Demokrat Parti’de olağanüstü kongrenin iptal edilmesi yerindedir. Bu kongre eğer iptal edilmeseydi, parti daha bugünden parçalara ayrılacak ve bütünleşme hiçbir zaman olmayacaktı. Oysa şimdi kazanılan 6 aylık sürede bunun gerçekleşmesi en azından ümittir. Daha önce de yazdığımız gibi DP, bugün için seçmenini büyük ölçüde yitirmiş yani iflas etmiş eski bir esnaf gibidir. Dolayısı ile yapılması gereken şey, iflas halindeki dükkanın anahtarını almak değil, oraya müşteri çekecek projeleri geliştirmektir.. Bunun için de dükkâna yeni bir vitrin ve dizayn gerekiyor. Dahası, yeni müşteri çekmek için yeni sözler gerekiyor.
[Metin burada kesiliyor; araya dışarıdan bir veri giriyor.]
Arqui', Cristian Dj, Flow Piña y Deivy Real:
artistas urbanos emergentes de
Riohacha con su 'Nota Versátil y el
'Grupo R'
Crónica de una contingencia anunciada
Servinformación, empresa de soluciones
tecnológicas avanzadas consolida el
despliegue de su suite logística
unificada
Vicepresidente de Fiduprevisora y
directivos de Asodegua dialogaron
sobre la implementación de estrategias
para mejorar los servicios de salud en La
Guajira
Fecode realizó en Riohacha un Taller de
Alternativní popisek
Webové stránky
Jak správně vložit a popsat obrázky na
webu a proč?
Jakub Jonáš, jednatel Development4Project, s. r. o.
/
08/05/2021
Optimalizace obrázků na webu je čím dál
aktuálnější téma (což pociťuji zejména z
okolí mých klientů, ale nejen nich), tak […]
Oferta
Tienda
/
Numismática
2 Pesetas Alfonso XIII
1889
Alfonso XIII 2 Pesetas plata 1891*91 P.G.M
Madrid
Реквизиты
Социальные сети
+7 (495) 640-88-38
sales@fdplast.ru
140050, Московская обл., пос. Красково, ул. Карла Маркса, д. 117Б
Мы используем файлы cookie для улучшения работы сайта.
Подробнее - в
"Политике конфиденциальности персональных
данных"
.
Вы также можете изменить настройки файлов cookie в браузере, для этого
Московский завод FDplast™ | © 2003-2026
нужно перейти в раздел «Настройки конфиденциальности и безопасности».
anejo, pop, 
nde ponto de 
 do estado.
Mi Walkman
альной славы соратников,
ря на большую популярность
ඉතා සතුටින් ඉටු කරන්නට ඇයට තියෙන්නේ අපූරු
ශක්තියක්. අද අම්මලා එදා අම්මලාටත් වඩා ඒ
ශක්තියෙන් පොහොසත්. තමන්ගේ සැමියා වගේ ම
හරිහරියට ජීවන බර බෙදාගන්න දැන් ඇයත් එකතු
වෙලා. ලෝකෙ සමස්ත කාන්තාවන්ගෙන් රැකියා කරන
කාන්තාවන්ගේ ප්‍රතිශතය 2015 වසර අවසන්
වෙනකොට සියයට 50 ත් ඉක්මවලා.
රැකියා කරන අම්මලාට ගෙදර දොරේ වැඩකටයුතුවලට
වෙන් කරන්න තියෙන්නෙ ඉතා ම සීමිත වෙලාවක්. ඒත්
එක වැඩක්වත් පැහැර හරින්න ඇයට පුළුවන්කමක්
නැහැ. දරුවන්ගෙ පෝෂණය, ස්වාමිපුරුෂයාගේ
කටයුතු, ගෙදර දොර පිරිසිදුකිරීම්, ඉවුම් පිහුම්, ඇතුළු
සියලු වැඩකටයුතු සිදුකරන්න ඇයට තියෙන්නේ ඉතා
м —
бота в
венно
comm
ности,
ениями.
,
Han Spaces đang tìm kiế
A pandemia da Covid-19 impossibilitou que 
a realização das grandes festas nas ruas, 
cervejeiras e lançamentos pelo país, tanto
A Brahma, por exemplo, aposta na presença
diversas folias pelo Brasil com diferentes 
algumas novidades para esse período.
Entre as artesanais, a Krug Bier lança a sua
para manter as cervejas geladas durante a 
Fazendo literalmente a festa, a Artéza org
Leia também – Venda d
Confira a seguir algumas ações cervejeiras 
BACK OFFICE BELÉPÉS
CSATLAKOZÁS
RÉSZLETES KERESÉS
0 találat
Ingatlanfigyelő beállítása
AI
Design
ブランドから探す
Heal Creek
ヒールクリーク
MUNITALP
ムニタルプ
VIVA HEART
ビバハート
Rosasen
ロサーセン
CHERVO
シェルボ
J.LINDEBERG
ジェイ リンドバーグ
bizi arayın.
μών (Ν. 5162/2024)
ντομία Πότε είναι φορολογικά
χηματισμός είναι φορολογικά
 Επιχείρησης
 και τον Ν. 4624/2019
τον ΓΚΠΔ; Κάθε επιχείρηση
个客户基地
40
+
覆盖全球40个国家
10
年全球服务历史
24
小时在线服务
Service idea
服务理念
Bunun yolu da şudur: 1) Demirel, Cindoruk, Ağar ve Çiller gibi akil adamlar mutabakata varmalı ve ortak hareket etme kararını almalı. 2) ANAP’la mutlaka birleşilmeli 3) Liderlik için yeni bir isim bulunmalı. 4) Yeni açılımlar yapılmalı... Bunlar yapılmayıp şahsi hırs ve inatların peşinde sürüklenilir ise, AKP’yi aşmanın imkânı ve ihtimali yoktur.